Given problem ▸
Rewrite only the lines of the listing from the one that contains "scientific name: Potentilla angarensis" down to the very end, both included, putting "everyday name" wherever "common name" stands and changing nothing else.

Records shown ▸

============================================================

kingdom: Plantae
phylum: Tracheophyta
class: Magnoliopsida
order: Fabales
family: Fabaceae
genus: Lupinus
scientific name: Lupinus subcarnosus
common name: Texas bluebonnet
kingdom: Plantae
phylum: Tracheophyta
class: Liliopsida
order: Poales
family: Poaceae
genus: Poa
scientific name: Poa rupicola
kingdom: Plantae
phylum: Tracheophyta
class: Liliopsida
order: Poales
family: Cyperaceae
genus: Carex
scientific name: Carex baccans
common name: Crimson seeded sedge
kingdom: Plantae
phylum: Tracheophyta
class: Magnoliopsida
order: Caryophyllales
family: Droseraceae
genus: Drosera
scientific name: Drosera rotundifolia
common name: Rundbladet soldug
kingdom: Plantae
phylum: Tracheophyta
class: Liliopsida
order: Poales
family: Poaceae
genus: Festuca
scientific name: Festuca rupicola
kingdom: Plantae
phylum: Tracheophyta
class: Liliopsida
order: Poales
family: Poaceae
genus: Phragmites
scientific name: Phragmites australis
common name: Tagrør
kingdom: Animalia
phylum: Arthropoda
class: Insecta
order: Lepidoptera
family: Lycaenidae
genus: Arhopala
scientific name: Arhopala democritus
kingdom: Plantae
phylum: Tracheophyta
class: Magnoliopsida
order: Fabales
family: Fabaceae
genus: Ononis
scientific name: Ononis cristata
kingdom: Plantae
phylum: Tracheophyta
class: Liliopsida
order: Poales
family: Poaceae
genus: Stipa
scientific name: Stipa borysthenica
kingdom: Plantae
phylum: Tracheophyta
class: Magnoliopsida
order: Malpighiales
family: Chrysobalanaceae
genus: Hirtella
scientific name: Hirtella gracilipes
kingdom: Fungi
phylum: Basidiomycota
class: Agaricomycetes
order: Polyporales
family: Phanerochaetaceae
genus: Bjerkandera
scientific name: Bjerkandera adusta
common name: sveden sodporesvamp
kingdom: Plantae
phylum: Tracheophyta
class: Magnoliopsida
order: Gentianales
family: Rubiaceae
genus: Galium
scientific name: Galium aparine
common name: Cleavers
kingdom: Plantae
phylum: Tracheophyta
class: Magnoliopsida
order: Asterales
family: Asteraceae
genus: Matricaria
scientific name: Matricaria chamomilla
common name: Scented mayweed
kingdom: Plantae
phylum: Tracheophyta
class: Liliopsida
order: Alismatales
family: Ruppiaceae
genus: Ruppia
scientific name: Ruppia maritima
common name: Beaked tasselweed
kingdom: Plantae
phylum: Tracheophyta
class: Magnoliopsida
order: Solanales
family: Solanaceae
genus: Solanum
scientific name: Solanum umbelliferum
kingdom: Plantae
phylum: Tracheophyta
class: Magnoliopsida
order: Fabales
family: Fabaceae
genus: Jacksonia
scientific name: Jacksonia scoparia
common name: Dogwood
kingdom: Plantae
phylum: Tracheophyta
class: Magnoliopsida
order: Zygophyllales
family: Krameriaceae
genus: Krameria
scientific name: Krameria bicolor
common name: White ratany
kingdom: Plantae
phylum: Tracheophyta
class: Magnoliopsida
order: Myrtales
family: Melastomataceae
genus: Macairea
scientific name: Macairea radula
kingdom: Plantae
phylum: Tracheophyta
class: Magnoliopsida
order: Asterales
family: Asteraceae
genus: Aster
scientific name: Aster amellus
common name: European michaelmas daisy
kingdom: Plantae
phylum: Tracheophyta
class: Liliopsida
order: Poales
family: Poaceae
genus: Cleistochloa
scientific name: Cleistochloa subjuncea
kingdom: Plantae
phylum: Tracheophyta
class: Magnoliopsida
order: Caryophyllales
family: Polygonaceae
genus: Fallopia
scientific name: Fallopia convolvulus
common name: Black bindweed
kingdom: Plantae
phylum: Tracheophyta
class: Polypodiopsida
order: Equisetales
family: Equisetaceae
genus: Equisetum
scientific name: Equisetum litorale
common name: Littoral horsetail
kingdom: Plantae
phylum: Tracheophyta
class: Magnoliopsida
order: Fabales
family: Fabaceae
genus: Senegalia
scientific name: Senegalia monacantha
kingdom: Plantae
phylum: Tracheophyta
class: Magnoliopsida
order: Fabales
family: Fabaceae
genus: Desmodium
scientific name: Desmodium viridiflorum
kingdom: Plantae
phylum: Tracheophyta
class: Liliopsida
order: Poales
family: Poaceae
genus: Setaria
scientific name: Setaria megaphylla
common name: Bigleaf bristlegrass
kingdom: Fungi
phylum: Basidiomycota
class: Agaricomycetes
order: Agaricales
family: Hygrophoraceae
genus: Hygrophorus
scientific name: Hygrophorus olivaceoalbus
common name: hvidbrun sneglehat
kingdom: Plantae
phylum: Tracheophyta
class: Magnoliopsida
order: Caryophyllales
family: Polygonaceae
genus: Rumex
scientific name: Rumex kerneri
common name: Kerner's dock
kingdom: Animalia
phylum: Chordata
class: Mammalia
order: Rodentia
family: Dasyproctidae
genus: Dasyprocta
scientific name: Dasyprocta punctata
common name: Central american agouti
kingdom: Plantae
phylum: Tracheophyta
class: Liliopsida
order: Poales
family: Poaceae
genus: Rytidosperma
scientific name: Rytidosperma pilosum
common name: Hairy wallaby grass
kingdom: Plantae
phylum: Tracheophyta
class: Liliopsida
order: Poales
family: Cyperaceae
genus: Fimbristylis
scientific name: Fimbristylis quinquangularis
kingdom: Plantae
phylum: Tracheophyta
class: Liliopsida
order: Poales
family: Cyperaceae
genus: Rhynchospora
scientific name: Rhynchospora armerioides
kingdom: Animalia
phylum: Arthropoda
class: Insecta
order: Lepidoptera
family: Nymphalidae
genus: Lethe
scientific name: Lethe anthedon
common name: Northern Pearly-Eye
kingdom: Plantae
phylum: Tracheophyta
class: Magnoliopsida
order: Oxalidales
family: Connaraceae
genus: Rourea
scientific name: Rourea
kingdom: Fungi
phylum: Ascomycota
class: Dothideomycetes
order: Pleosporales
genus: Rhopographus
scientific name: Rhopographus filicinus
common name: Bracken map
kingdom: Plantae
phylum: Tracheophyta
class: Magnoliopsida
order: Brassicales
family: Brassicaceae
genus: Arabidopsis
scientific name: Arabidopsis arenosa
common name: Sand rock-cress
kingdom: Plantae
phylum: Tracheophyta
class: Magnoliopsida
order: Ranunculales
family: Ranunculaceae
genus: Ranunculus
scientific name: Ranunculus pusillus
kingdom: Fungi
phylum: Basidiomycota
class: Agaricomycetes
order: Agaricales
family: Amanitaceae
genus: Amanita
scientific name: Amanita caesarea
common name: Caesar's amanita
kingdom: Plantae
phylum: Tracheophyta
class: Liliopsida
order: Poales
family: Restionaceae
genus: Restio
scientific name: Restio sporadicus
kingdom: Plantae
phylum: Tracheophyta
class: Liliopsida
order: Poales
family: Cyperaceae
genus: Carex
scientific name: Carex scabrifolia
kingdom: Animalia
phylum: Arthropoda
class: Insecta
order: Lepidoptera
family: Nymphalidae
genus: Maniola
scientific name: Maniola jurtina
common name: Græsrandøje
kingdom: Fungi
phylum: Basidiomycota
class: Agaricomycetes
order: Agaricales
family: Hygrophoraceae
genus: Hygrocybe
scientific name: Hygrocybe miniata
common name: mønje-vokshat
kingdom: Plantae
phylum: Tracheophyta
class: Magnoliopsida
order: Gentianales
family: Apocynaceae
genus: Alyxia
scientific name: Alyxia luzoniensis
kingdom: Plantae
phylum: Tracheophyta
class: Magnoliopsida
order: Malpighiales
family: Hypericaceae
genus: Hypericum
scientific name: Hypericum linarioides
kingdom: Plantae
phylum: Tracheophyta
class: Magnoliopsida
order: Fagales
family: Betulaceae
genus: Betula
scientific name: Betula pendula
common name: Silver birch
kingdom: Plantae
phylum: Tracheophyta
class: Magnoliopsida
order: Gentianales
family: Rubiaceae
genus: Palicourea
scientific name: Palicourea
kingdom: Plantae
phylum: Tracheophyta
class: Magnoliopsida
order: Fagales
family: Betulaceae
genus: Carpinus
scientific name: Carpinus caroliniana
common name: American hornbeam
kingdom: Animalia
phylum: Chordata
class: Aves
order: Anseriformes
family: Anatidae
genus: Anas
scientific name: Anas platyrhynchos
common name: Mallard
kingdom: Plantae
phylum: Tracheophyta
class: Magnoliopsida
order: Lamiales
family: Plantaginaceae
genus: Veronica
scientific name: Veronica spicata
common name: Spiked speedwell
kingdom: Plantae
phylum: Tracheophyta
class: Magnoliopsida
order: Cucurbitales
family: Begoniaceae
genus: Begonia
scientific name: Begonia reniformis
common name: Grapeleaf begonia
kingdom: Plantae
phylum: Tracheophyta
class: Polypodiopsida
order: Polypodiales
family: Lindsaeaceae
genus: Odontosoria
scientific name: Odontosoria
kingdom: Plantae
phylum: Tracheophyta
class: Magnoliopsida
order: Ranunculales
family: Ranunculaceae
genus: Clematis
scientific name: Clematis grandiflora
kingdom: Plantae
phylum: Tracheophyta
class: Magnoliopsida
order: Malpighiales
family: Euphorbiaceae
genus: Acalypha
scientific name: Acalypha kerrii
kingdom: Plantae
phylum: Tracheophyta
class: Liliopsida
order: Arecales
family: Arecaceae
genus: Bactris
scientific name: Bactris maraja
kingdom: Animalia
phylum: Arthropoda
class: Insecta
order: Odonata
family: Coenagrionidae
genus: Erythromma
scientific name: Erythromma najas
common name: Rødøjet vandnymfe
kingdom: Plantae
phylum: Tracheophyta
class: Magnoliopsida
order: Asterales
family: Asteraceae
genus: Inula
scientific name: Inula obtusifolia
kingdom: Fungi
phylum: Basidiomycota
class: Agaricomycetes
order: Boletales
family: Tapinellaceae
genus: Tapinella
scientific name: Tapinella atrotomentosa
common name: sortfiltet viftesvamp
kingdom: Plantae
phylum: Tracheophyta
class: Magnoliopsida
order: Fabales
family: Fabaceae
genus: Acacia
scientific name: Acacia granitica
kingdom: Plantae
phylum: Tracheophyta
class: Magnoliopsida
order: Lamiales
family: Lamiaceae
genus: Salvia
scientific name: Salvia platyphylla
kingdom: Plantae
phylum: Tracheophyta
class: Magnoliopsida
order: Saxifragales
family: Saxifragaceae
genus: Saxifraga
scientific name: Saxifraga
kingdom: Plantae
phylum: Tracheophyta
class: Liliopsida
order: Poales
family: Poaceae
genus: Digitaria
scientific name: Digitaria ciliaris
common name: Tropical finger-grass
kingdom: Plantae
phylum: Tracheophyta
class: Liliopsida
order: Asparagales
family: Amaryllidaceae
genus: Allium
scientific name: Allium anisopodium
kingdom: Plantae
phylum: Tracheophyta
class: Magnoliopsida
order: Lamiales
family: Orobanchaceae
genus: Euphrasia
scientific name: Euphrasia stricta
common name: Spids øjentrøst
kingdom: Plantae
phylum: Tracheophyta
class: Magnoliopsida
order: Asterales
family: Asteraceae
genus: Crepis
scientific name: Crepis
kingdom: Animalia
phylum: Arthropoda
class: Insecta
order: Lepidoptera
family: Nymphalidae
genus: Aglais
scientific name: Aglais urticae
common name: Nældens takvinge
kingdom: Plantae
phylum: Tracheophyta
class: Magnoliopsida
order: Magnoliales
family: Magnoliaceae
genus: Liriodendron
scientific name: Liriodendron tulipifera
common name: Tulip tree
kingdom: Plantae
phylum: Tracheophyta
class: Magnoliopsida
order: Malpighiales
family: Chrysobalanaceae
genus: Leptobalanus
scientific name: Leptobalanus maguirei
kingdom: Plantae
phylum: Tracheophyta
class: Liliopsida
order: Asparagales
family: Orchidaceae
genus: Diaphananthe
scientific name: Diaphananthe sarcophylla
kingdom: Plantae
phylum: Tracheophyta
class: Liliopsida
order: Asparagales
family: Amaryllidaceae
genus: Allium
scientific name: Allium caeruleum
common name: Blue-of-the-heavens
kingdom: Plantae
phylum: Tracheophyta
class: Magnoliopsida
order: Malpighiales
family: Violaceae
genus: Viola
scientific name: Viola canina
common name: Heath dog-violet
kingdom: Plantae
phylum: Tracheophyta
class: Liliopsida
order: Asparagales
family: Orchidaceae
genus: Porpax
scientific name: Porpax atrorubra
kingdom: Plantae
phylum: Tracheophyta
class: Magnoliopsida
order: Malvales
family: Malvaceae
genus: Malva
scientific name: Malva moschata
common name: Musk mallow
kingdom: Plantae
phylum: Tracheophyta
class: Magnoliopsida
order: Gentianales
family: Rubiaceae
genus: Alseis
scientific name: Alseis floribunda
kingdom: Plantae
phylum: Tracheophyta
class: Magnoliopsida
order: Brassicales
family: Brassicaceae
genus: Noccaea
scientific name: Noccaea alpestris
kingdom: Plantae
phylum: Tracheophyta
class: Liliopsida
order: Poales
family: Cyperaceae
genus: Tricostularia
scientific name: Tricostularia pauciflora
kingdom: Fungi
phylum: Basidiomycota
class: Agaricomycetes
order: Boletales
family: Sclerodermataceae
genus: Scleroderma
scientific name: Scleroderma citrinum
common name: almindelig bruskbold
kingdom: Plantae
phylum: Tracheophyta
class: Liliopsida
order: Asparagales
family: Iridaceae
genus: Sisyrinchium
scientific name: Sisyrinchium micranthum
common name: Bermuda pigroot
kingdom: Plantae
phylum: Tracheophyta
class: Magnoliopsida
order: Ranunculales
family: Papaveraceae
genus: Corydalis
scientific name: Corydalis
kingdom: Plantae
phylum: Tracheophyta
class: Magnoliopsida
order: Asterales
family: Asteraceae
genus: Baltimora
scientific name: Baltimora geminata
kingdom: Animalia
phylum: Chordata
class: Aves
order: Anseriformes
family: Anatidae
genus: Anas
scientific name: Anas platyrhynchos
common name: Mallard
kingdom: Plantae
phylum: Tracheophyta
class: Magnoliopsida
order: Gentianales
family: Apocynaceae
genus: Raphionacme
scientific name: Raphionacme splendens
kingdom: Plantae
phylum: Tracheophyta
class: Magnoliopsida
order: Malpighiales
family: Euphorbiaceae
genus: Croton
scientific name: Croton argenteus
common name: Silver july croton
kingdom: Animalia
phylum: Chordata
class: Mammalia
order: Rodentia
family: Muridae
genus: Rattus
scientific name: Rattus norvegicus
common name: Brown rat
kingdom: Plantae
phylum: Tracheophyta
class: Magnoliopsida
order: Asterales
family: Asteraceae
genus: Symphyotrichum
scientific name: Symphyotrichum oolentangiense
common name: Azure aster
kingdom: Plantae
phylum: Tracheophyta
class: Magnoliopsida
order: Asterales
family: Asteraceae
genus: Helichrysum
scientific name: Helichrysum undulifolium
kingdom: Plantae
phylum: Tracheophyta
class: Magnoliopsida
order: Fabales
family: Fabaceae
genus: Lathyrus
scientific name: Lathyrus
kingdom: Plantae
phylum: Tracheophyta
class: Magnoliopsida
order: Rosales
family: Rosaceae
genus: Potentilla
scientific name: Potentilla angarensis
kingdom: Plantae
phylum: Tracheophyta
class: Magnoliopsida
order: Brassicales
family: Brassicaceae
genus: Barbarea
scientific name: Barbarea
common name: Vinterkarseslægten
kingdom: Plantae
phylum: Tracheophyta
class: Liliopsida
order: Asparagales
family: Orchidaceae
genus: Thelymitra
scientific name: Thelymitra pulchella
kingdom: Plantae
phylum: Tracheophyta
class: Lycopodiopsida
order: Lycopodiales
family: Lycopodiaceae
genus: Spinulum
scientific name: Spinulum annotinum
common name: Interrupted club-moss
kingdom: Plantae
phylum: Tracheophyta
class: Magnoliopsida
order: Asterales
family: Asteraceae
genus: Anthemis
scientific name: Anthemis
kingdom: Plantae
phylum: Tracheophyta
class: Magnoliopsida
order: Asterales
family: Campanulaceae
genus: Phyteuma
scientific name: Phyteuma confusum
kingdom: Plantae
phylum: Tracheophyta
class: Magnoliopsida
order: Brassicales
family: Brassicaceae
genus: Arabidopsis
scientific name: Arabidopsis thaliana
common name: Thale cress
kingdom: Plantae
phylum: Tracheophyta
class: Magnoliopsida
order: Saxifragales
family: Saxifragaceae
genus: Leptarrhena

============================================================

Reply to the task ▸
scientific name: Potentilla angarensis
kingdom: Plantae
phylum: Tracheophyta
class: Magnoliopsida
order: Brassicales
family: Brassicaceae
genus: Barbarea
scientific name: Barbarea
everyday name: Vinterkarseslægten
kingdom: Plantae
phylum: Tracheophyta
class: Liliopsida
order: Asparagales
family: Orchidaceae
genus: Thelymitra
scientific name: Thelymitra pulchella
kingdom: Plantae
phylum: Tracheophyta
class: Lycopodiopsida
order: Lycopodiales
family: Lycopodiaceae
genus: Spinulum
scientific name: Spinulum annotinum
everyday name: Interrupted club-moss
kingdom: Plantae
phylum: Tracheophyta
class: Magnoliopsida
order: Asterales
family: Asteraceae
genus: Anthemis
scientific name: Anthemis
kingdom: Plantae
phylum: Tracheophyta
class: Magnoliopsida
order: Asterales
family: Campanulaceae
genus: Phyteuma
scientific name: Phyteuma confusum
kingdom: Plantae
phylum: Tracheophyta
class: Magnoliopsida
order: Brassicales
family: Brassicaceae
genus: Arabidopsis
scientific name: Arabidopsis thaliana
everyday name: Thale cress
kingdom: Plantae
phylum: Tracheophyta
class: Magnoliopsida
order: Saxifragales
family: Saxifragaceae
genus: Leptarrhena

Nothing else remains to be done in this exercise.